■ **What is needed**
Update the items from their start through the line with "PRODUCT CATEGORY", putting "主页" in place of "首页" and changing nothing else. Leave the pictures out of your answer.

■ **Records to process**
>>>
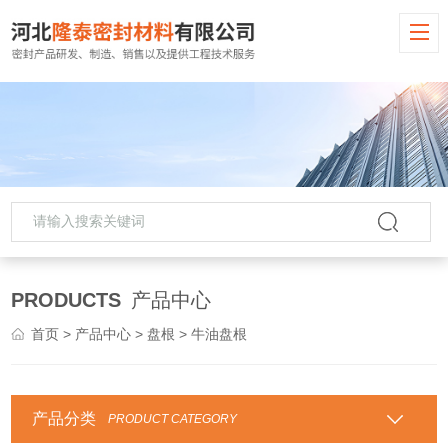
PRODUCTS
产品中心
首页
>
产品中心
>
盘根
> 牛油盘根
产品分类
PRODUCT CATEGORY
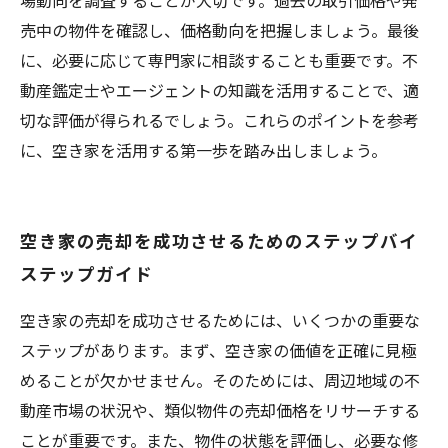
場動向を調査することが大切です。過去の取引価格や発
売中の物件を確認し、価格動向を把握しましょう。最後
に、必要に応じて専門家に相談することも重要です。不
動産鑑定士やエージェントの知識を活用することで、適
切な評価が得られるでしょう。これらのポイントを参考
に、空き家を活用する第一歩を踏み出しましょう。
空き家の売却を成功させるためのステップバイ
ステップガイド
空き家の売却を成功させるためには、いくつかの重要な
ステップがあります。まず、空き家の価値を正確に見極
めることが欠かせません。そのためには、周辺地域の不
動産市場の状況や、類似物件の売却価格をリサーチする
ことが重要です。また、物件の状態を評価し、必要な修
<<<
■ **Your solution**
PRODUCTS
产品中心
主页
>
产品中心
>
盘根
> 牛油盘根
产品分类
PRODUCT CATEGORY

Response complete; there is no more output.